As might be clear, my family had no particular veneration for ritual, but I still cleaved to the idea of holidays as a tradition-steeped idyll. I baked and decorated and played carols, and my homemade gifts were very strange. The primary reason for this is that I got all my ideas from a series of vintage books with names like Let’s Make a Gift! and Fun and Thought for Little Folk, and the youngest of them dated to the late 1930s. As a result, my parents were treated to pen wipers and blotters, a pipe cleaner “embroidered” with the word Father (my dad did not smoke a pipe), and, on one particularly lackluster occasion, a “brush for invalids” that involved wrapping a stick in a piece of flannel so the bedridden individual did not need to wash her hair.
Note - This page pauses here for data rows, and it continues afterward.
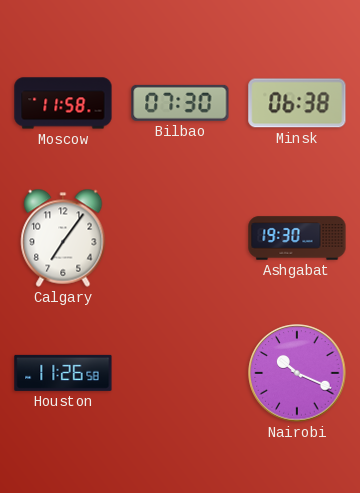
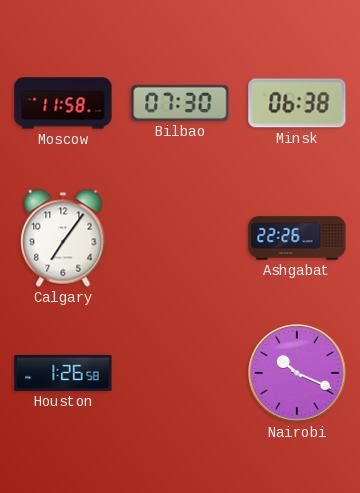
Ashgabat: 19:30 -> 22:26
Houston: 11:26 -> 1:26
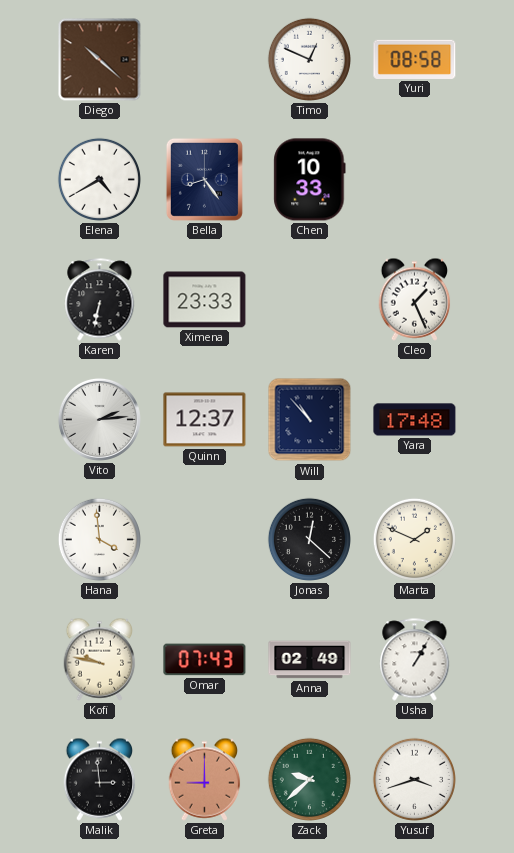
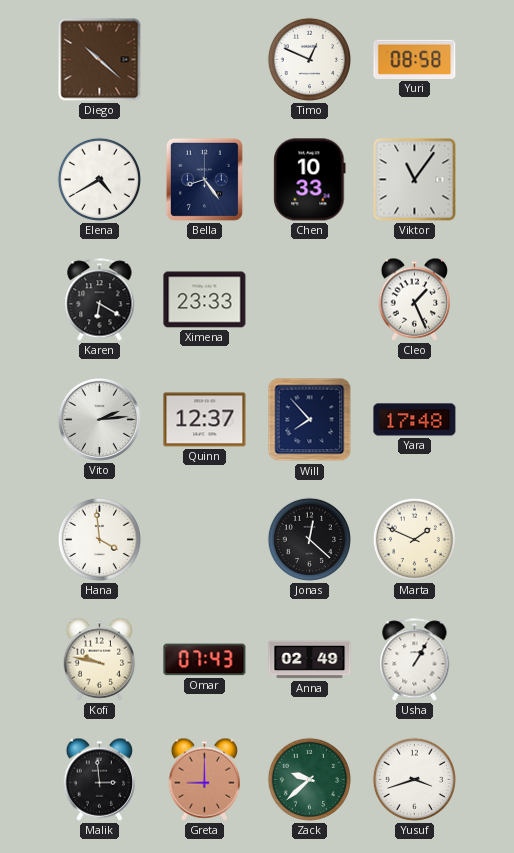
Viktor: none -> 11:06
Karen: 6:32 -> 6:20
Will: 10:53 -> 7:53
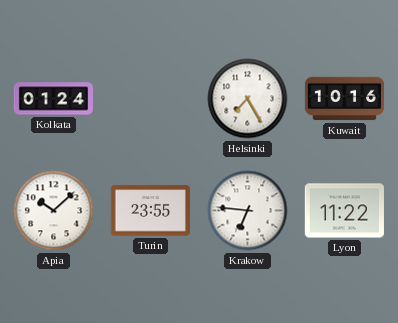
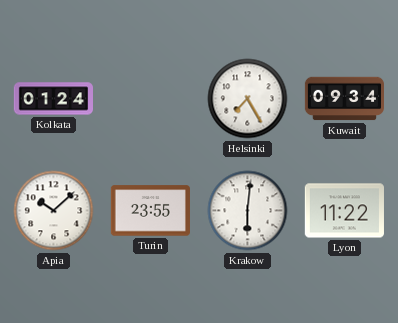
Kuwait: 10:16 -> 09:34
Krakow: 6:46 -> 6:01
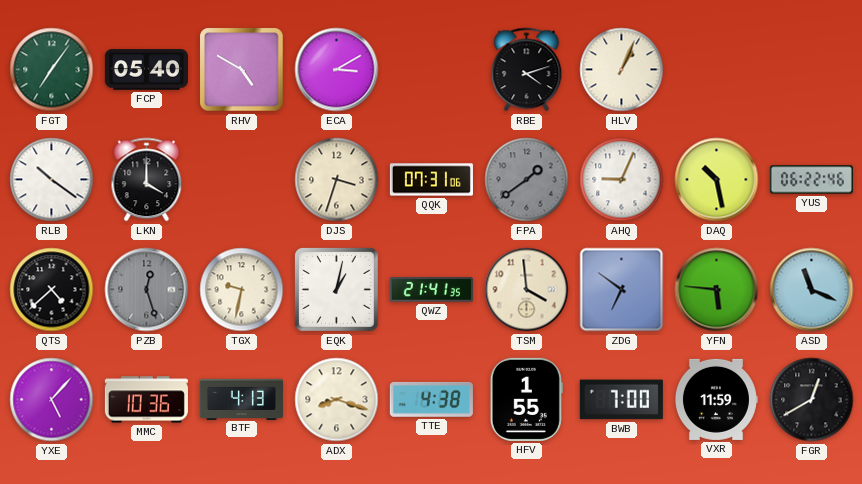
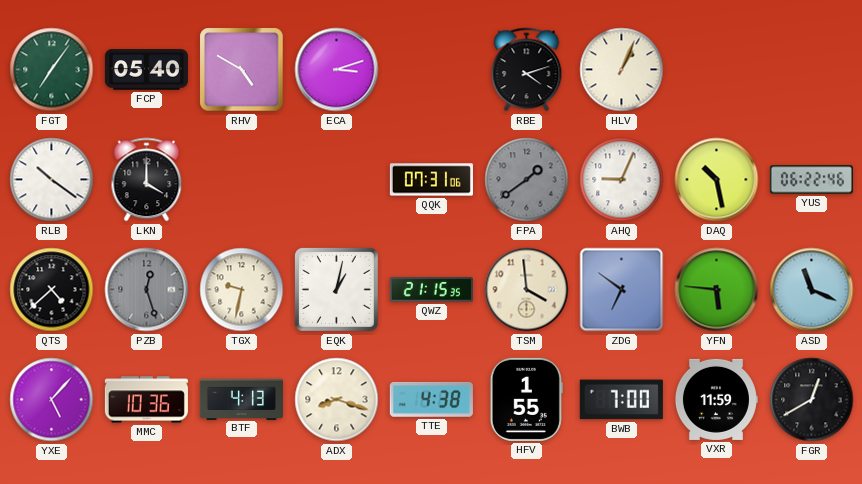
ECA: 3:10 -> 3:12
DJS: 3:33 -> none
QWZ: 21:41 -> 21:15
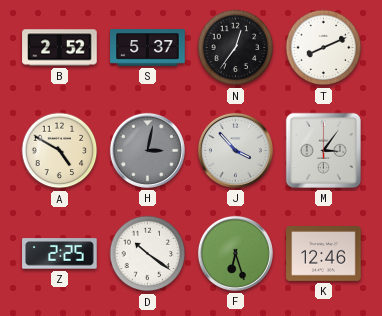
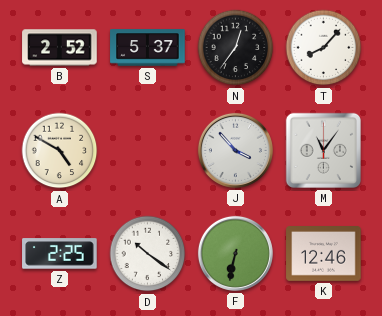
T: 8:11 -> 8:07
H: 3:02 -> none
M: 3:06 -> 11:06
F: 6:27 -> 6:32
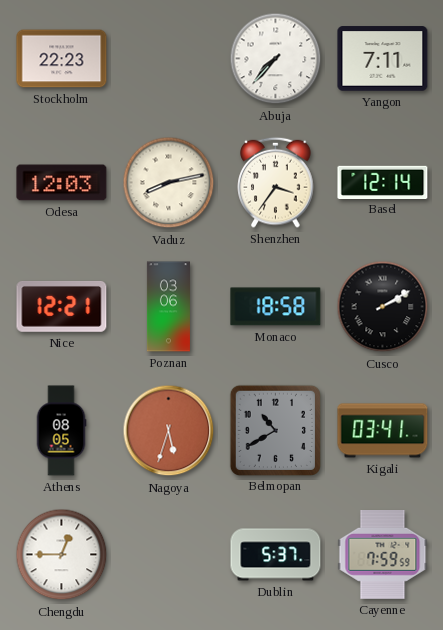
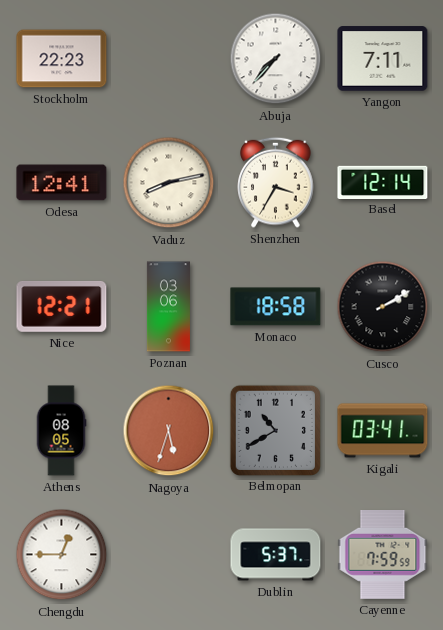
Odesa: 12:03 -> 12:41
Shenzhen: 3:36 -> 3:35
Sometimes the anachronistic nature of these projects made it difficult to find the necessary materials. The gifts section of the American Girls Handy Book was particularly frustrating in this regard: I still remember trying—and failing—to find pieces of scrub brush on which to mount “fairy dancers” (these skittle across the piano top as one plays) or “a piece of pith taken out of a dried cornstalk” with which to fashion a Miss Nancy doll.
Around twelve, I moved my base of operations to the kitchen. The results here were weird, too. Obviously I used only vintage recipes, and since these were often vague to the point of inscrutability—and I had no idea what a piece of molasses candy or a fondant-stuffed date was supposed to taste like—the results were frequently disgusting. But to me they were that hazy and magical thing: old-fashioned. And as such, they were ambassadors of a dreamworld.
I like to think I have outgrown my nostalgia, if indeed that is the word for my condition. I have normal clothes and friends and know something about actual history. If you asked me, I’d probably say I was over my belief in a golden age. Yet, for the past few years, I have given away candied orange peel. I know no one gets too excited about it. But I was once told that my great-grandmother always made candied orange peel for Christmas, and as such the idea took on the aura of the sacrosanct. No one ever said they particularly liked her candied orange peel, or that they remember it fondly. Just that she made it. And somehow, that has always been enough for me.